### EXTRACTO
────────────────────────────────────────

La confianza no es un atributo accesorio ni solo un valor reputacional importante; es la base sólida de la infraestructura que hace posible el crecimiento financiero. Cuando existe, el capital encuentra oportunidades e impulsa el desarrollo. Cuando se pierde, la inversión se frena y el desarrollo se posterga, afectando el clima social, político y económico. Si no somos capaces de generar confianza, no tenemos nada.
Quien invierte entrega a los intermediarios financieros recursos construidos con años de esfuerzo y necesita tener claridad sobre quién los administra, cómo se toman las decisiones y cuál será su destino. Por eso, la transparencia, otro elemento importante y complementario, no puede limitarse al cumplimiento regulatorio: debe formar parte de la cultura organizacional y reflejarse en cada decisión, a fin de asegurar el oportuno y completo retorno del capital entregado.
A ello se suma la trazabilidad: conocer qué ocurre con los recursos entregados y recibir información clara y oportuna sobre su situación, especialmente cuando surgen dificultades. Esto también fortalece la confianza inicial. La incertidumbre puede gestionarse; la opacidad, no.
En un entorno donde el capital puede elegir entre múltiples destinos, la solidez institucional, la seguridad jurídica y el respeto por las reglas son determinantes para atraer inversión sostenible. El Perú tiene hoy la oportunidad de recuperar esa confianza y retomar la senda del crecimiento y del desarrollo perdidos. No bastan los discursos; se deben mostrar acciones y resultados concretos. Además, se requiere coherencia entre lo que se promete y lo que se hace.

────────────────────────────────────────

### PROBLEMAS POR RESOLVER
(1) Según el texto sobre la confianza financiera, ¿qué es lo que no puede gestionarse, a diferencia de la incertidumbre?
(2) Repite sin cambios el pasaje del texto sobre la confianza financiera que empieza en "A ello se suma" y termina en "la opacidad, no.".
Los registros no guardan ninguna relación con el texto.

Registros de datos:
────────────────────────────────────────

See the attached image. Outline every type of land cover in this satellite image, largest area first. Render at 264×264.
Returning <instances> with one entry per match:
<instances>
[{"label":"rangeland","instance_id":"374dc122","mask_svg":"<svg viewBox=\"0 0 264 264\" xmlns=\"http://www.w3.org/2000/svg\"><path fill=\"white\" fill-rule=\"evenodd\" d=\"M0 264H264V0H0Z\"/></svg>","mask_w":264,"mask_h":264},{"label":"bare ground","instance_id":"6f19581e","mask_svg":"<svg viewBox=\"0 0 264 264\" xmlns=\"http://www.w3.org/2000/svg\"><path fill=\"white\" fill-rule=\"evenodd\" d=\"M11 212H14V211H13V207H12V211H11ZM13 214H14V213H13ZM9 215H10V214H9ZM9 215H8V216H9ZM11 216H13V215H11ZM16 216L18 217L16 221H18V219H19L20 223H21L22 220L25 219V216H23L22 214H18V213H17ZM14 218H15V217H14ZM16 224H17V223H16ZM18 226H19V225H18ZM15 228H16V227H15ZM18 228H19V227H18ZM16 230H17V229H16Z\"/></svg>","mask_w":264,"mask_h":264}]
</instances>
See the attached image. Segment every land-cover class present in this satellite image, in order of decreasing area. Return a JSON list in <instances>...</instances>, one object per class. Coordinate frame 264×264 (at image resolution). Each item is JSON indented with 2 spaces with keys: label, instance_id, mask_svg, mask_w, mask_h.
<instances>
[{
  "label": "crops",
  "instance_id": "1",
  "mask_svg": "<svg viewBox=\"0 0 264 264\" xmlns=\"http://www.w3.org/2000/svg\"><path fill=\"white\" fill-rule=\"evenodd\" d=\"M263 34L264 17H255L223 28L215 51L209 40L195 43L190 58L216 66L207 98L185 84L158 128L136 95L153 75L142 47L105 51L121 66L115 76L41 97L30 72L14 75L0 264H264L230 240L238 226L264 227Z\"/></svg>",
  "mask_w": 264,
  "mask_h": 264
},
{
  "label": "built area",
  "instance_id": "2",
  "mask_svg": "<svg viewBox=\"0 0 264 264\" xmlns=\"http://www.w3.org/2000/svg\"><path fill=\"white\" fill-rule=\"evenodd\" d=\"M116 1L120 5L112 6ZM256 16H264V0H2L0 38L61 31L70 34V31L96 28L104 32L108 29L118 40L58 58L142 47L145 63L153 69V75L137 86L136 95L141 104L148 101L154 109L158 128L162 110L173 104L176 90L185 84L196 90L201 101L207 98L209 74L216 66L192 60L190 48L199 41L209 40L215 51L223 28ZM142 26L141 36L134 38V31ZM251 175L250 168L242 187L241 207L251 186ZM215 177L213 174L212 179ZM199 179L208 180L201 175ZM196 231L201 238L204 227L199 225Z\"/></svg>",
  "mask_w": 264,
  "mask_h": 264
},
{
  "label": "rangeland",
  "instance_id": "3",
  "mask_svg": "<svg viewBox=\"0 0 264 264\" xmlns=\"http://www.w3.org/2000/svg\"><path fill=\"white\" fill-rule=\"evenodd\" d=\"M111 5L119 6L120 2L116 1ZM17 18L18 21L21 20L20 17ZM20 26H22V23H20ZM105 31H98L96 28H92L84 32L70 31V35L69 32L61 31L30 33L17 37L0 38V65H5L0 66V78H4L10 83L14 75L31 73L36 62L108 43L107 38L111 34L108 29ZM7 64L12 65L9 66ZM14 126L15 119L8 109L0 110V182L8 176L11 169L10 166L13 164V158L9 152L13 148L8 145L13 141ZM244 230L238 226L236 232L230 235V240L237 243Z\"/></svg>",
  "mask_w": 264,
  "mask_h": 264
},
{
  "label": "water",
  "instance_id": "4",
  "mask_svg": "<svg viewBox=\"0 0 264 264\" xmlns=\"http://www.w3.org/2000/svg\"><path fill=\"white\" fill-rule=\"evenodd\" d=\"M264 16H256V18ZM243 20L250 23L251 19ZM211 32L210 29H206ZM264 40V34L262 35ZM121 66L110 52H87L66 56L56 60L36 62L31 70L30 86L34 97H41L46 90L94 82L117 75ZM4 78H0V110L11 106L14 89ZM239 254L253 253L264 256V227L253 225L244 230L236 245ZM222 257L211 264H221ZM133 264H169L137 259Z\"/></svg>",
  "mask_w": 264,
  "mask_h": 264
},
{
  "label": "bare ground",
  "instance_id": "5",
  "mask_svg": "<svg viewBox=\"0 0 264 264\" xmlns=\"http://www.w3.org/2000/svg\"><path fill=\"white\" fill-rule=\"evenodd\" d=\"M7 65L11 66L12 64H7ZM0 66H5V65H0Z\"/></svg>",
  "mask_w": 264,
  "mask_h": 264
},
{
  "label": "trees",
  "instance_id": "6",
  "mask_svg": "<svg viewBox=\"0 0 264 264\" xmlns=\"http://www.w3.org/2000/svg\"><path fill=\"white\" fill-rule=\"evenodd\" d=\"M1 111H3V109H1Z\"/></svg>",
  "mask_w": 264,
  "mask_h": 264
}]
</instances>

────────────────────────────────────────

### RESPUESTAS ESCRITAS
(1) La opacidad.

(2)
A ello se suma la trazabilidad: conocer qué ocurre con los recursos entregados y recibir información clara y oportuna sobre su situación, especialmente cuando surgen dificultades. Esto también fortalece la confianza inicial. La incertidumbre puede gestionarse; la opacidad, no.